The Minnesota Public Utilities Commission has approved Xcel Energy’s expansion of the Sherco Solar project, which will soon become one of the biggest solar projects in the country. The project is a key element of Xcel Energy’s clean energy transition and will help the company triple the amount of solar on its Upper Midwest system by 2028.  The unanimous vote paves the way for 710 megawatts of solar generation near the existing Sherco coal plant in Becker, Minnesota, by adding a 250-megawatt array to the 460 megawatts currently under construction. All phases of the project are expected to be complete by the end of 2025, replacing the capacity of the Sherco plant’s first coal unit that is scheduled to retire later this year.

The solar portfolio approved by the Commission also includes a plan to purchase power from the 100-megawatt Apple River solar project in northwestern Wisconsin, which will be one of the largest solar projects in Wisconsin.

“We thank the Commission, Minnesota Department of Commerce and labor partners for their support of our solar portfolio,” said Chris Clark, President, Xcel Energy - Minnesota, South Dakota, and North Dakota. “Sherco Solar will provide the lowest-cost solar on our Upper Midwest system, and these projects demonstrate our focus on clean energy without compromising affordability.”
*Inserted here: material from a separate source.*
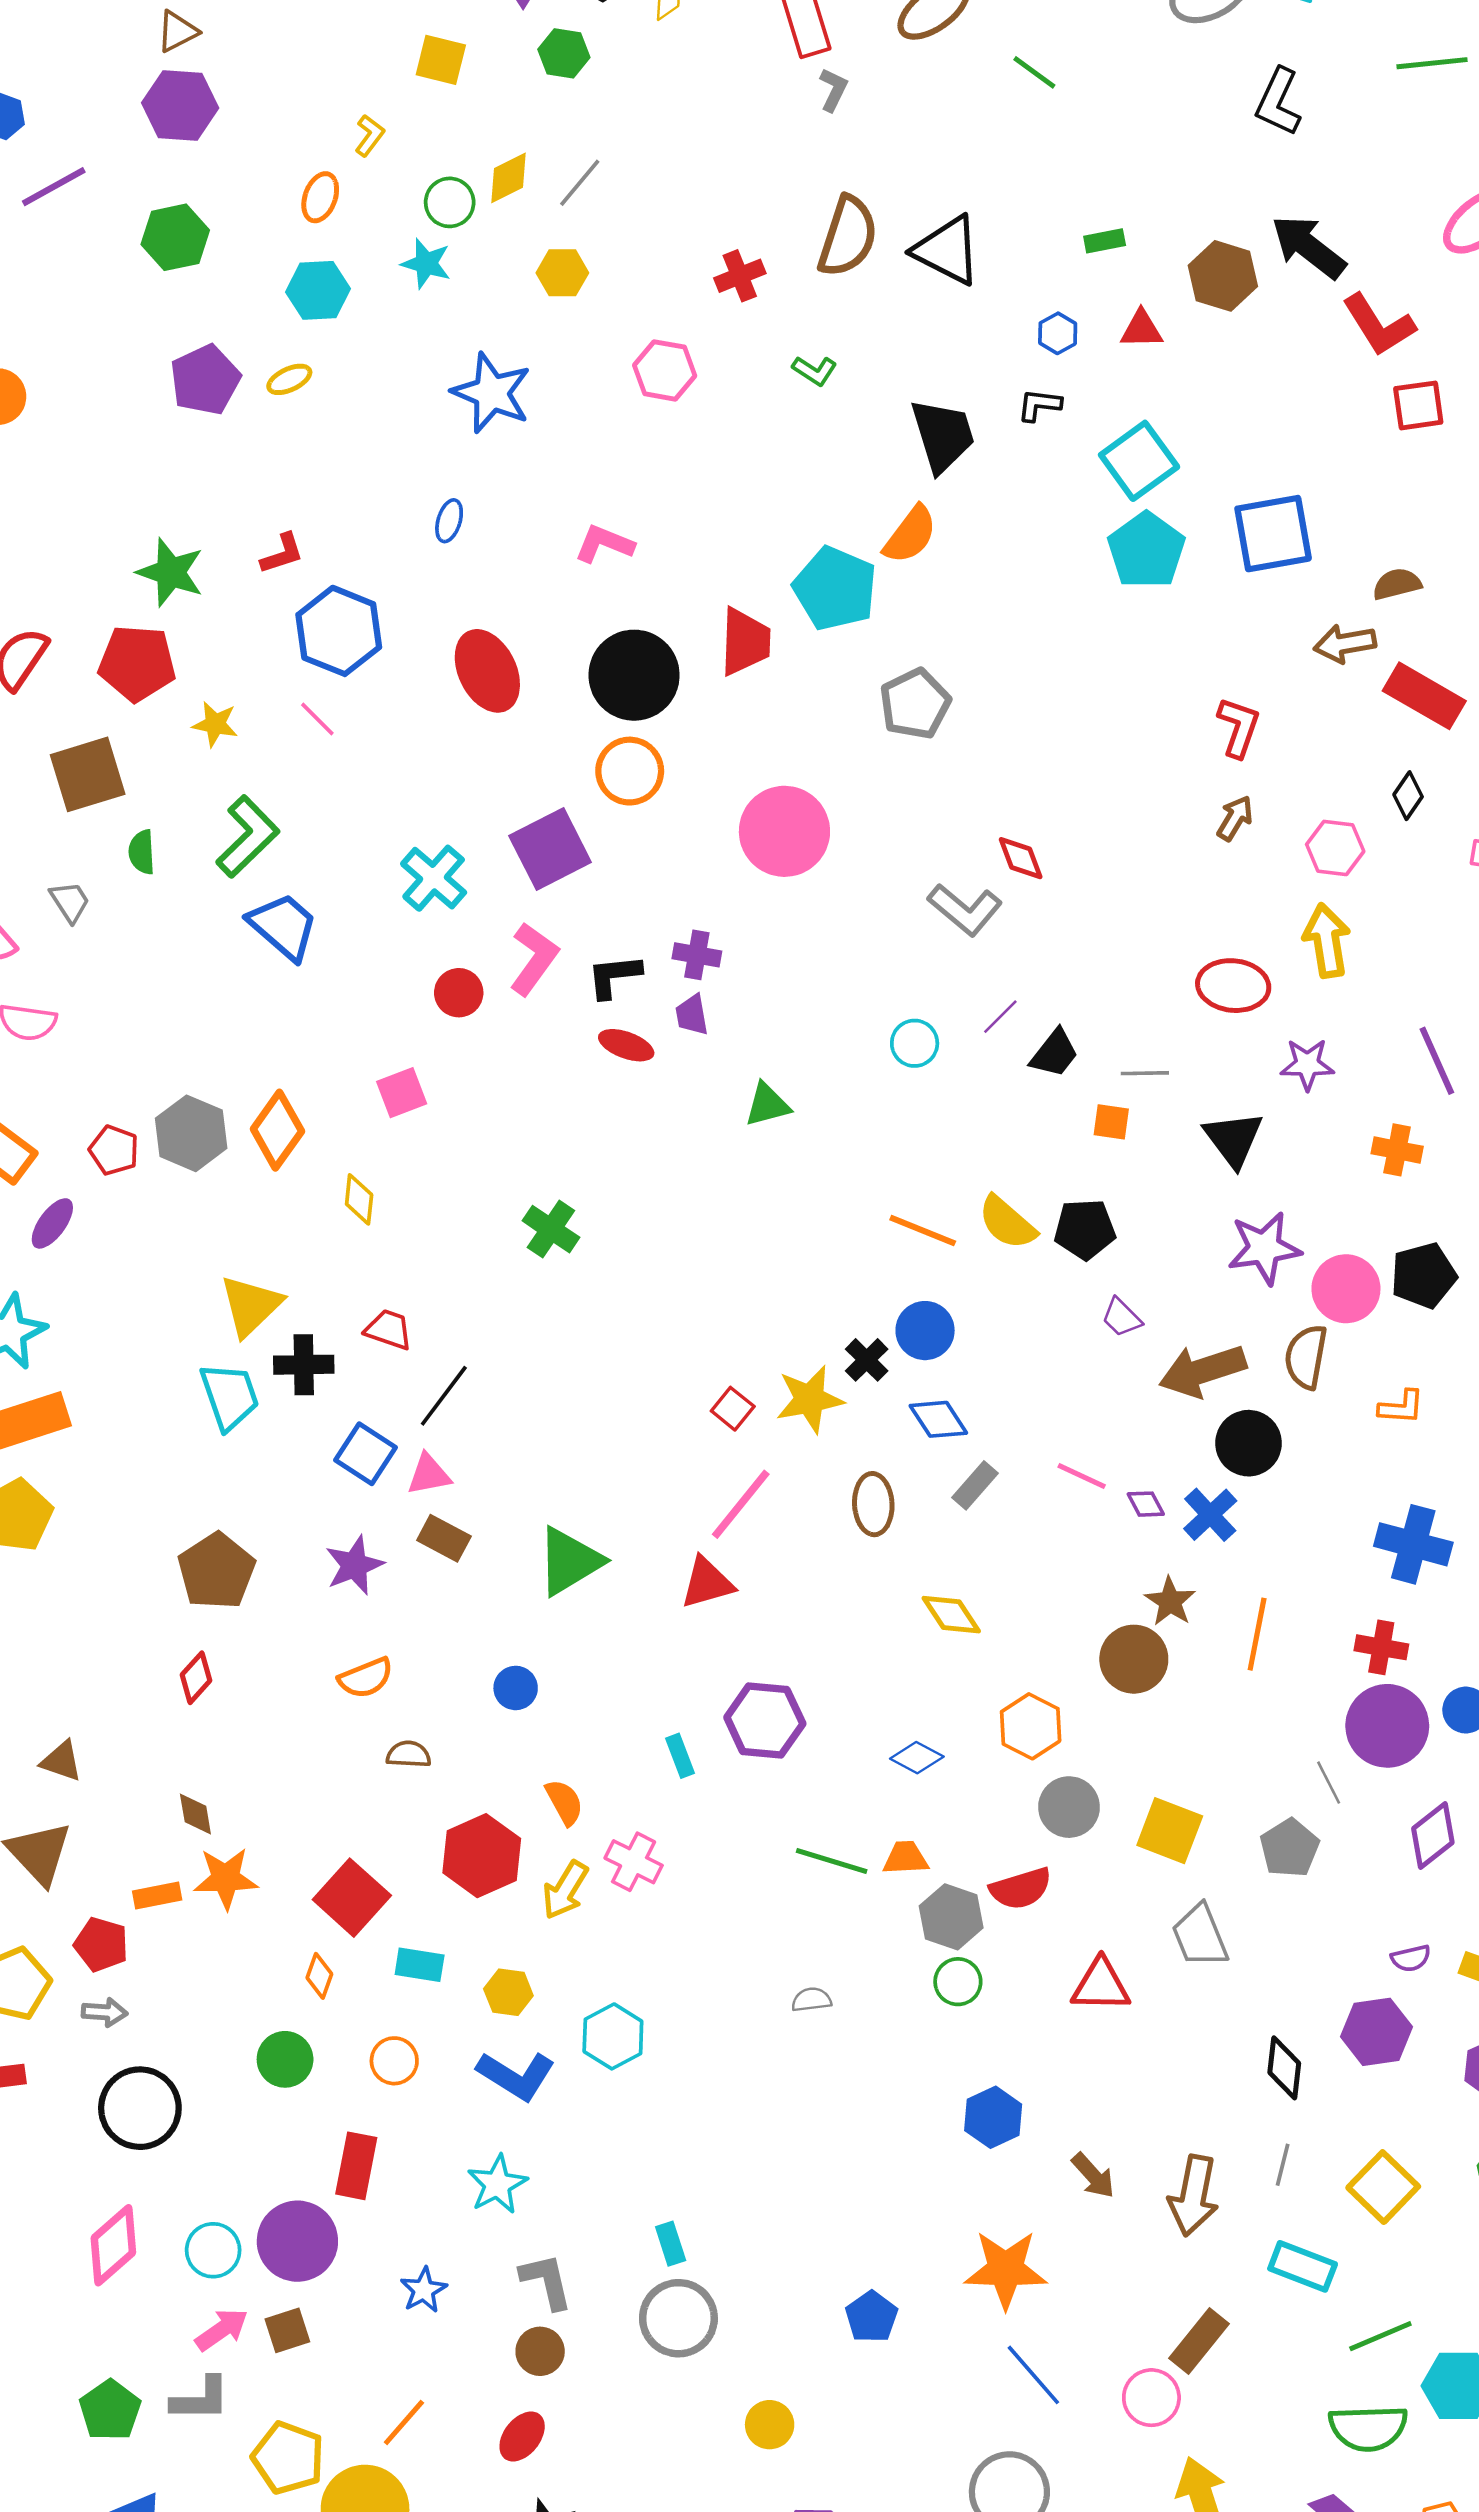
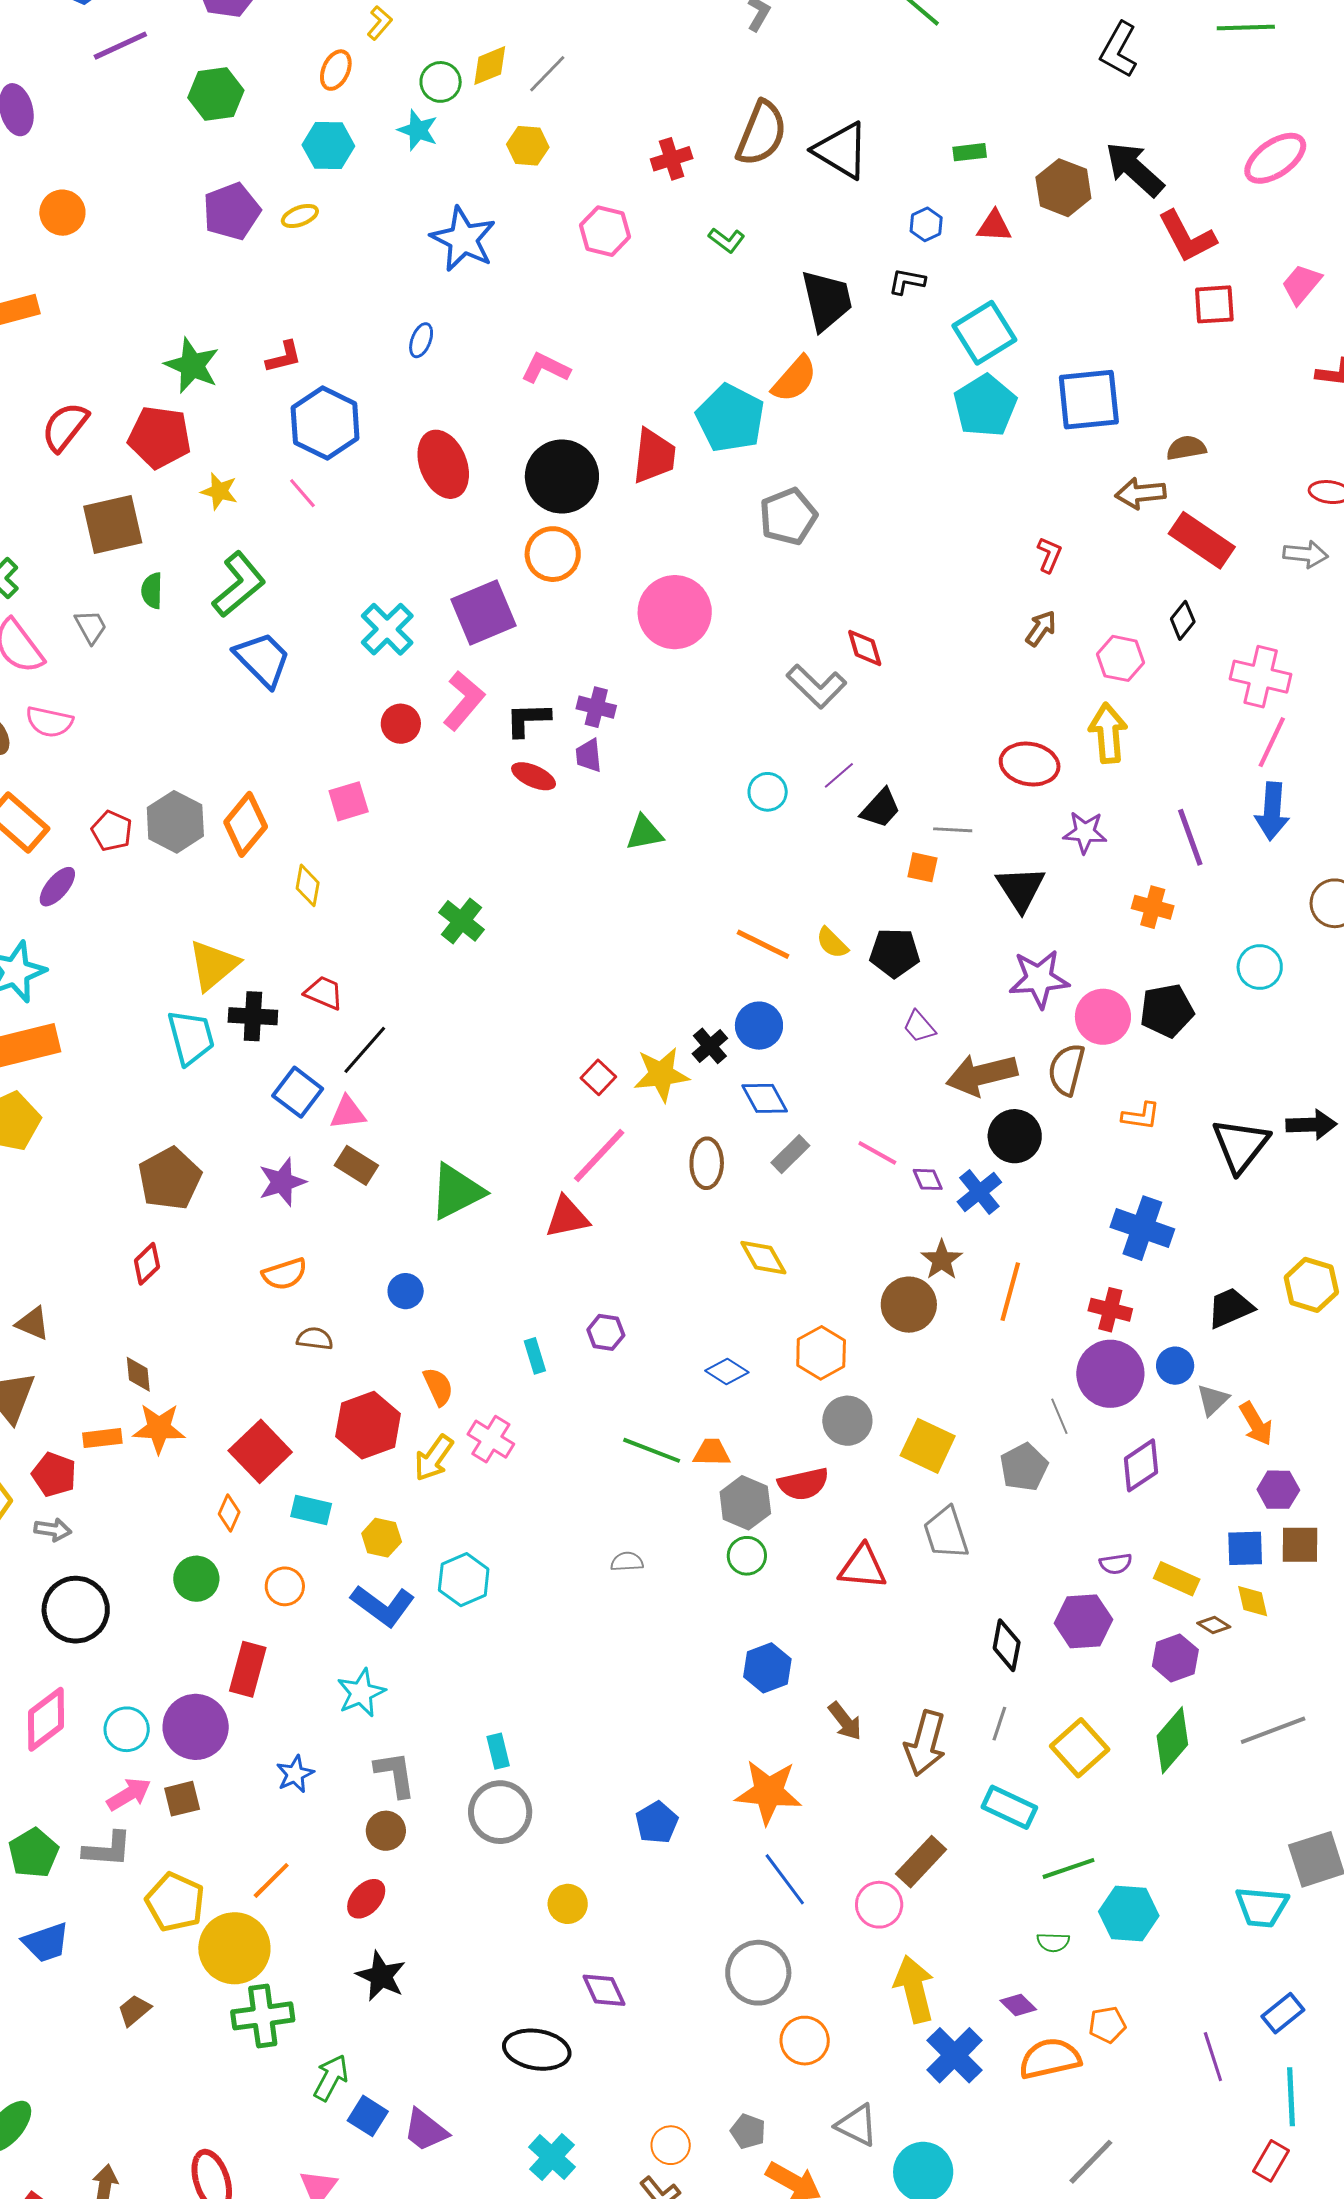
red L-shape: (1239, 727) -> (1049, 555), size x0.7
yellow semicircle: (1007, 1223) -> (832, 943), size x0.7
purple hexagon: (765, 1721) -> (606, 1332), size x0.6
green semicircle: (1368, 2428) -> (1053, 1942), size x0.5

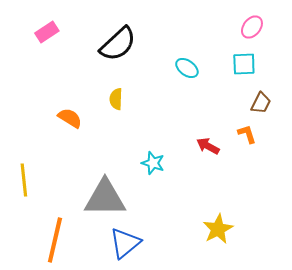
Sherco Solar’s 710-megawatt capacity will generate enough electricity to power more than 150,000 homes a year on average across the company’s Upper Midwest system. Solar energy does not have any fuel costs and contributes to a diversified energy mix, which helps protect against rising fuel prices. Xcel Energy expects to qualify for federal tax credits from the Inflation Reduction Act on Sherco Solar’s energy production, helping customers save money.

The newly approved expansion represents an additional investment of $406 million from Xcel Energy, bringing the company’s total investment in the Sherco Solar project to more than $1 billion. Last fall, the PUC approved the initial phases of the project, and construction began in late April.